Charles Guillaume, duc de Brunswick, neveu de Frédéric le Grand, capitaine illustre et prince très remarquable qui fit de sa petite cour l’une des plus brillantes de l’Allemagne et y attira beaucoup d’étrangers célèbres. Mirabeau fait de lui un portrait enthousiaste dans son Histoire secrète de la cour de Berlin (Londres, 1789).


XXV

DUEL AVEC M. DUPLESSIS.

Le duel avec M. Duplessis finit par avoir lieu car il se trouve mentionné dans le Journal intime en ces termes : « Il y a seize ans aujourd’hui (la date manque) que je me suis battu à Colombier et très bien battu avec M. Duplessis ».

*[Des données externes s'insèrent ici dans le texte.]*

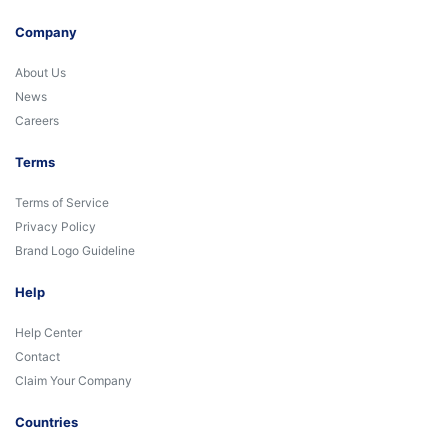
Company
About Us
News
Careers
Terms
Terms of Service
Privacy Policy
Brand Logo Guideline
Help
Help Center
Contact
Claim Your Company
Countries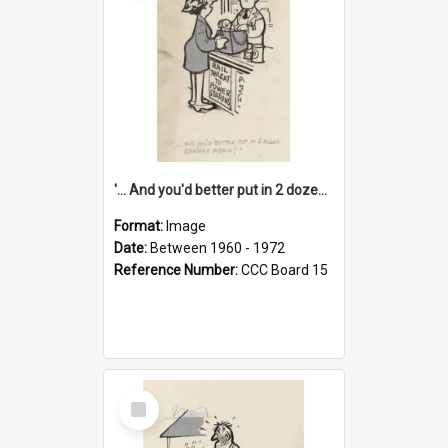
'... And you'd better put in 2 dozen candles again!'
Format:
Image
Date:
Between 1960 - 1972
Reference Number:
CCC Board 15
Select
Item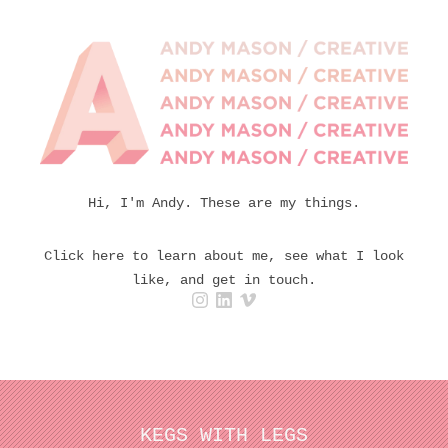
Hi, I'm Andy. These are my things.
Click here to learn about me, see what I look
like, and get in touch.
KEGS WITH LEGS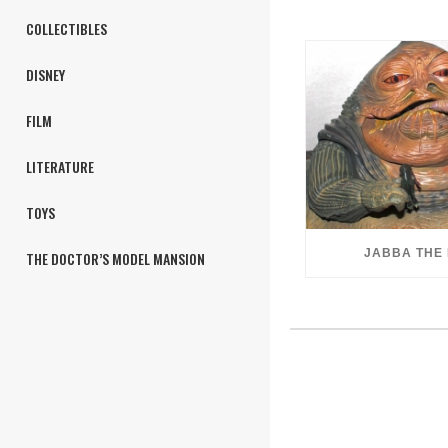
COLLECTIBLES
DISNEY
FILM
LITERATURE
TOYS
JABBA THE
THE DOCTOR’S MODEL MANSION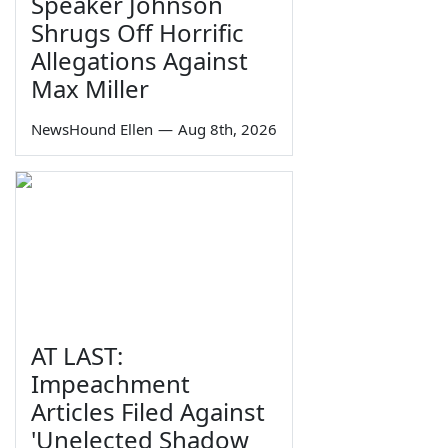
Speaker Johnson
Shrugs Off Horrific
Allegations Against
Max Miller
NewsHound Ellen
—
Aug 8th, 2026
AT LAST:
Impeachment
Articles Filed Against
'Unelected Shadow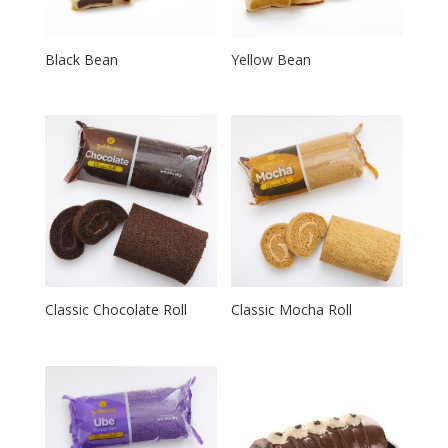
Black Bean
Yellow Bean
Classic Chocolate Roll
Classic Mocha Roll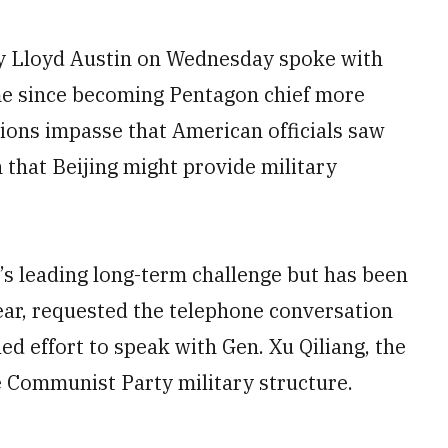
 Lloyd Austin on Wednesday spoke with
ime since becoming Pentagon chief more
ions impasse that American officials saw
that Beijing might provide military
y’s leading long-term challenge but has been
year, requested the telephone conversation
ed effort to speak with Gen. Xu Qiliang, the
e Communist Party military structure.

Journal intime de Benjamin Constant et Lettres à sa famille et à ses amis précédés d’une Introduction par D. Melegari, Paris, Ollendorff, 1895.


XXVI

Le Cahier Rouge se termine au milieu du récit de ce duel manqué. Il reste dans le manuscrit plusieurs pages vides qui font supposer que ce journal n’a point été continué. Benjamin Constant a d’ailleurs passé en voyage presque toute l’année 1811. Quittant Paris en janvier, ses lettres sont datées successivement de Melun, Lausanne, Nyon, Bâle, Strasbourg, Francfort, Cassel, et enfin depuis la fin d’août du château du Hardenberg où il fit un séjour assez prolongé avec sa femme dans la famille de celle-ci. Il est possible qu’il ait employé les loisirs de cette villégiature pour rédiger ces notes devant servir à sa Biographie.

Il y a lieu de supposer que c’est le « Cahier Rouge » dont Benjamin Constant fit présent à son secrétaire peu de jours avant sa mort, ne pouvant autrement rémunérer ses services. Les traces de ce journal qui devait servir à la rédaction de ses Mémoires, et dont font mention Loève Veimars et Sainte-Beuve, se sont perdues; il est probable qu’il ait été racheté par M. Auguste de Constant d’Hermenches.

Le fils de ce dernier, M. Adrien de Constant, qui transcrivit en lettres latines le Journal intime écrit en caractères grecs, et qui y pratiqua les coupures nécessaires à sa publication, fait mention dans une notice sur Benjamin Constant, d’un autre journal rédigé par lui dans sa jeunesse. Il y serait question des débuts de son intimité avec madame de Staël, et ce diarium comblerait donc l’intervalle entre la fin du Cahier Rouge, en 1787, et le commencement du Journal intime, datant de 1804. Ce manuscrit s’il existe encore, doit se trouver entre les mains des descendants de M. Adrien de Constant.

L. C. R.

Voir pour ces détails l’Introduction du Journal intime, par D. Melegari, pp. vii, viii, ix, Paris, Ollendorff, 1895.

FIN
  1. Son amour pour madame Trévor.
  2. Monsieur Suard, secrétaire perpétuel de l’Académie, fut pendant la Révolution un partisan des idées modérées. Il passait pour un brillant causeur.
    Madame de Charrière et ses amis, par Philippe Godet, t. I, p. 341. Genève, Jullien, 1906.
  3. Charles de Constant fit plusieurs voyages en Chine dont il existe une curieuse relation illustrée par lui-même (Bibliothèque de Genève, M. C C. de Constant).
  4. Si nous avons laissé subsister ce mot de parvenue qui choquera les fervents de madame de Staël, c’est qu’il marque de façon piquante l’opinion des aristocrates de Genève sur la position de mademoiselle Necker devenue ambassadrice. À ce moment « la trop Célèbre », comme l’appelle Rosalie de Constant, n’avait point encore acquis la réputation qu’elle allait devoir à ses talents. Benjamin ne fit la connaissance de madame de Staël qu’à son retour de Brunswick en septembre 1794.
  5. Allusion à un ancien prétendant de madame de Charrière.